Grundsätzlich haben die Fußtaster und teilweise die Regler je nach angewähltem Sampling-Effect-Style immer mal eine spezielle, aus der Reihe fallende Funktion. Insofern ist beim Kennenlernen und wahrscheinlich auch später immer mal wieder ein Blick in das Handbuch fällig.
- User-Presets
Zwei! Lediglich zwei kümmerliche User-Presets stehen für das Abspeichern eigener Einstellungen zur Verfügung. Angesichts der immensen Möglichkeiten des Infinite Jets ist das fast schon lustig
Infinite Jets – Modulation und Automation
Das komplette Potenzial kann das hübsche Pedal erst entfalten, wenn man sich seiner Modulationsmöglichkeiten und der On-Board-Automation bedient! Modulationsziel ist immer der Dimensionregler bzw. dessen jeweils zugeordneten Parameter. Als Modulationsquelle dient entweder ein LFO, der sich per Reglerdoppelbelegung detailliert einstellen lässt, die Automation, die es erlaubt, 10 Sekunden lang die Reglerbewegung von Dimension und Drive aufzuzeichnen oder ein alternativ zum LFO schaltbarer Envelope Generator. Dem optional anschließbaren Expressionpedal lässt sich von den Reglern Dimension, Drive, Dry, Env Shape oder Env Time einer zuordnen und steuern.
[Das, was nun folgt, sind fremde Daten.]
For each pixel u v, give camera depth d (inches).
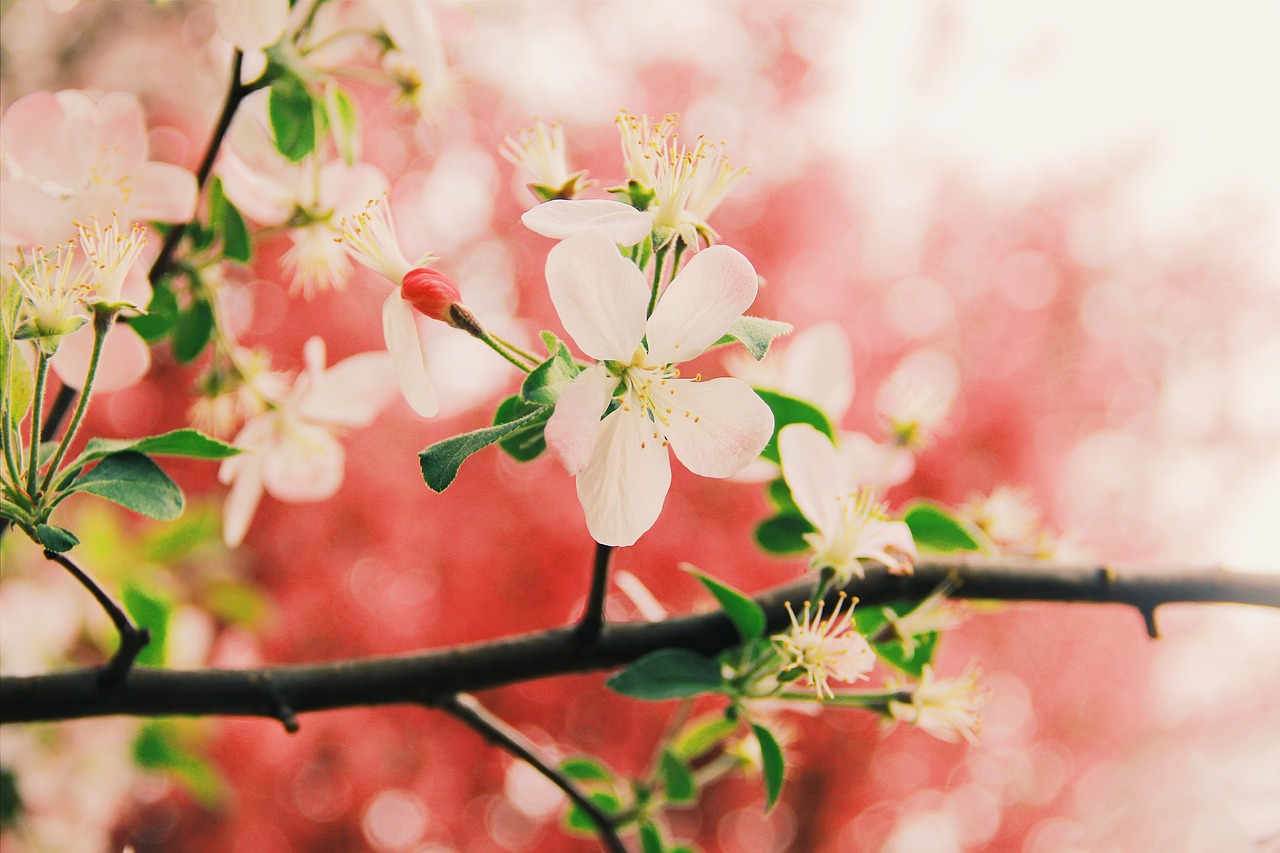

Das Testgerät ist sauber und hochwertig verarbeitet, was für alle Anschlüsse und Bedienelemente gilt. Die Ausstattung muss man hingegen als spartanisch bezeichnen. Ich persönlich würde mir durchaus einen Dry-Output, einen Effekt-Loop oder einen MIDI-Anschluss wünschen.
Infinite Jets – Sound und Praxis
Nach dem ersten Einschalten muss das Pedal zunächst kalibriert werden, die Eingangsstufe lernt hierbei das angeschlossene Instrument und die Spielweise des Benutzers kennen. Das ist kinderleicht: zwei Fußtaster gleichzeitig drücken, ein Paar Sekunden spielen, fertig! Das Gerät merkt sich die Kalibrierung nach dem Ausschalten, lediglich beim Instrumentenwechsel muss dieser Vorgang wiederholt werden.
Beim ersten Kennenlernen gibt sich der Infinite Jets schon recht spröde und schwer zugänglich. Das Tracking ist äußerst träge und irgendwie will das Gerät nicht so richtig das machen, was es soll. Der (mehrfache) Konsum des Handbuchs und möglichst vieler Tutorialvideos war für mich schon unerlässlich, um mit dem Gerät etwas anfangen zu können. Dann allerdings nimmt einen das Gerät durchaus in Beschlag und man kommt nur schwer davon los. Es ist so ein typisches „Ich setz mich mal ein halbes Stündchen dran“-Gerät, von dem man dann erst Stunden später durch den Druck auf der Blase wieder in die Realität zurückgeholt wird. In erster Linie erzeugt das Pedal Ambient-Sounds und Flächen, für Unisonodopplungen von virtuosen Passagen mit Synthsounds ist es komplett ungeeignet. Outstanding präsentiert sich nach meinem Dafürhalten vor allem der „Glitch“-Effekt.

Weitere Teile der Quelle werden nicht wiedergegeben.